**Materials provided**
- Opening Delimiter -

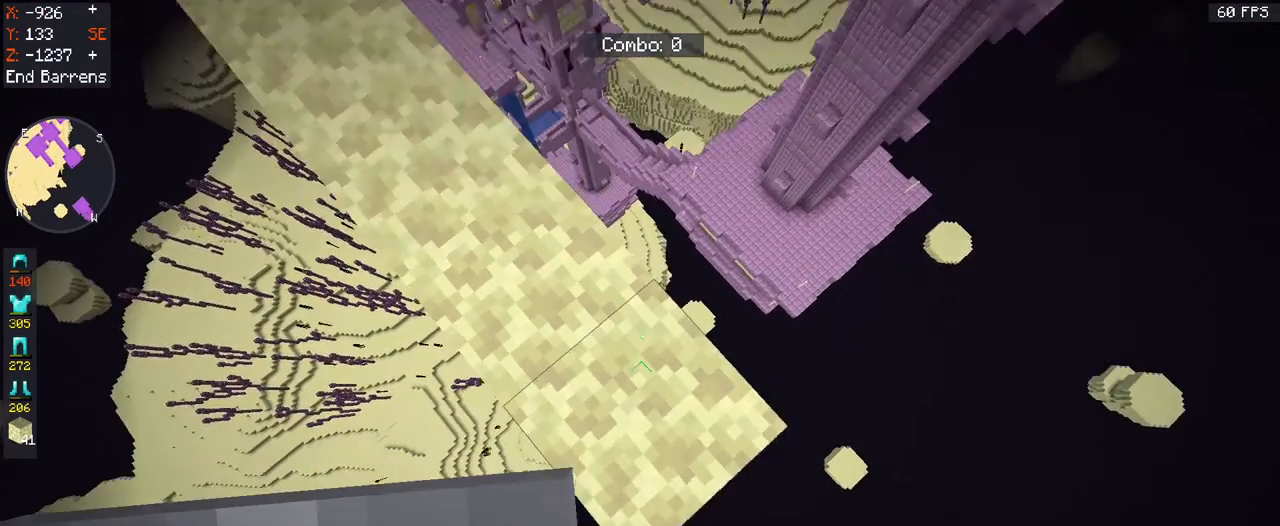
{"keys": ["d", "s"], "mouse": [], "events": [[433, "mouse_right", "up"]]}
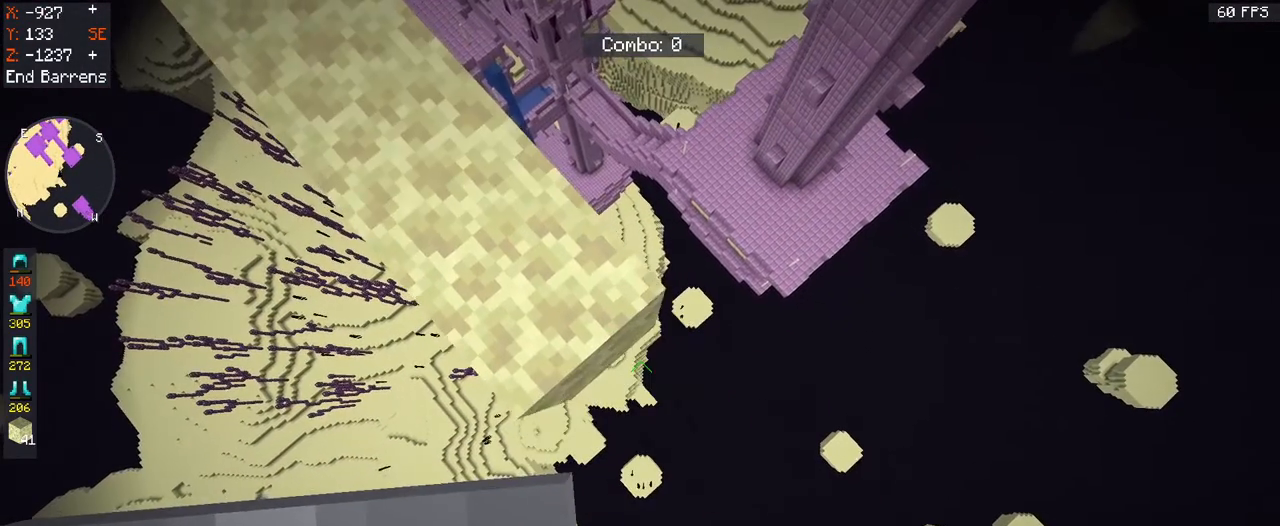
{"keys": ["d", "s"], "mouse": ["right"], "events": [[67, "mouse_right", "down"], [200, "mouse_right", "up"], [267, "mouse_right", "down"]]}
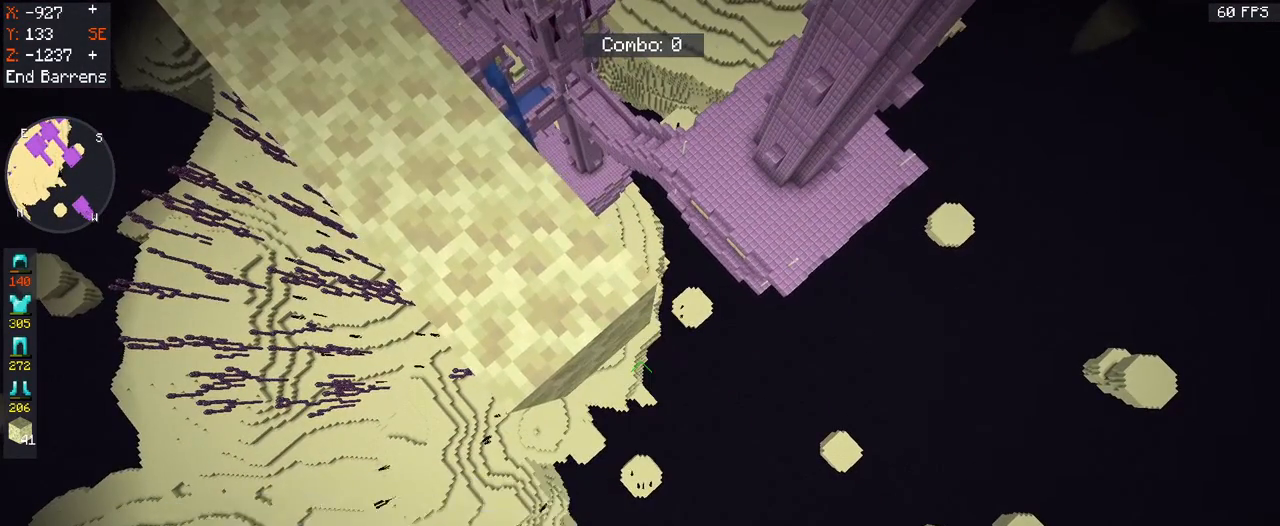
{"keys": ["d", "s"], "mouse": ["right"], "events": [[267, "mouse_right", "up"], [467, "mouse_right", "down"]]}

- Closing Delimiter -
- Opening Delimiter -

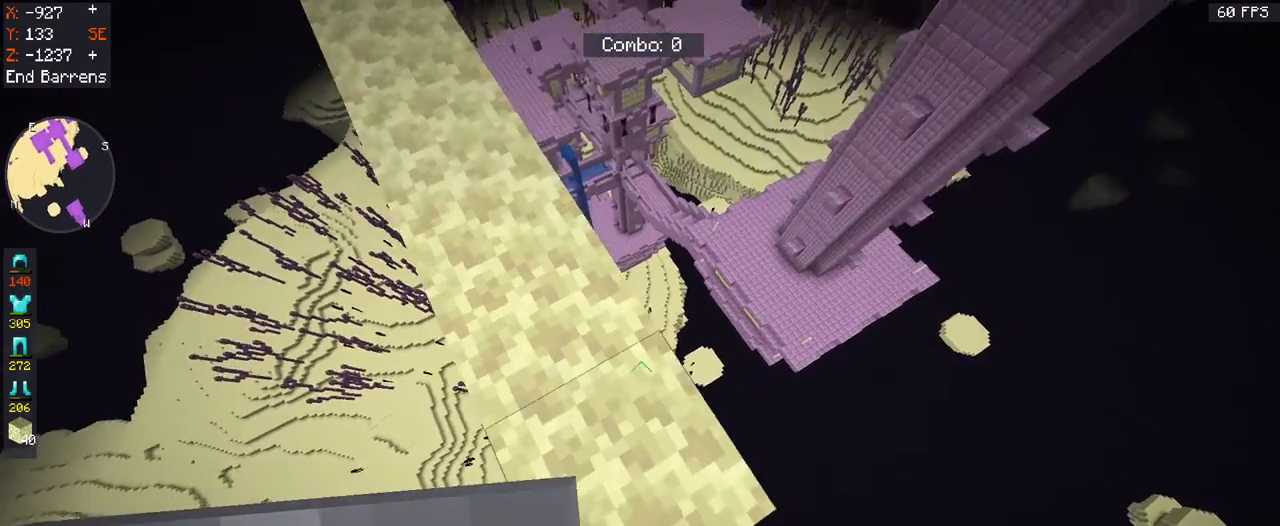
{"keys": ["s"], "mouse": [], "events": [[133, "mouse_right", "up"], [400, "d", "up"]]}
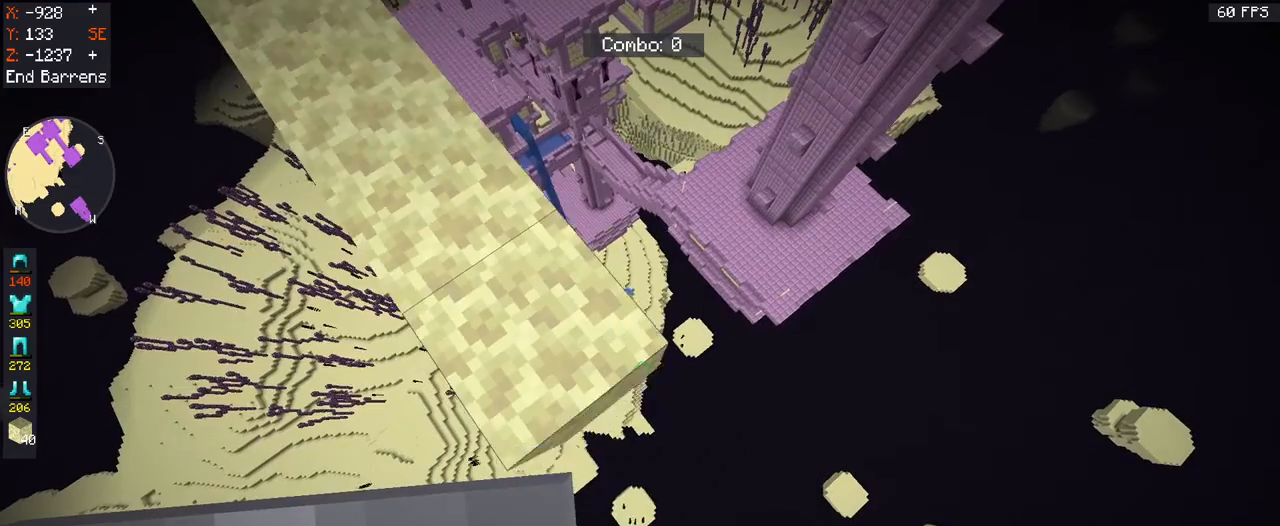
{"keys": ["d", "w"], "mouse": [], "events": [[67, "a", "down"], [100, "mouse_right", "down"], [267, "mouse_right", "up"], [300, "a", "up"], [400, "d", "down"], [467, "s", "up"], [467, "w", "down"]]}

- Closing Delimiter -
- Opening Delimiter -

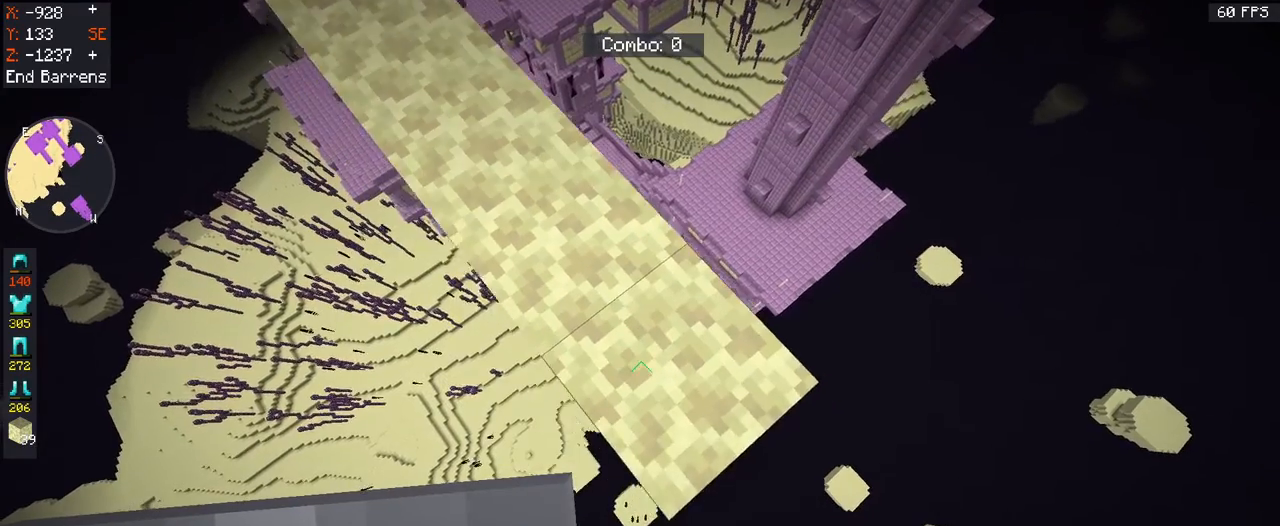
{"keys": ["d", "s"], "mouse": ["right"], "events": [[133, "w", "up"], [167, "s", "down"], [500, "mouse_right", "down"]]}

- Closing Delimiter -

**Activity**
Among the entries, work out how many lines include the word "down". Answer with that number only.

**Task solution**
4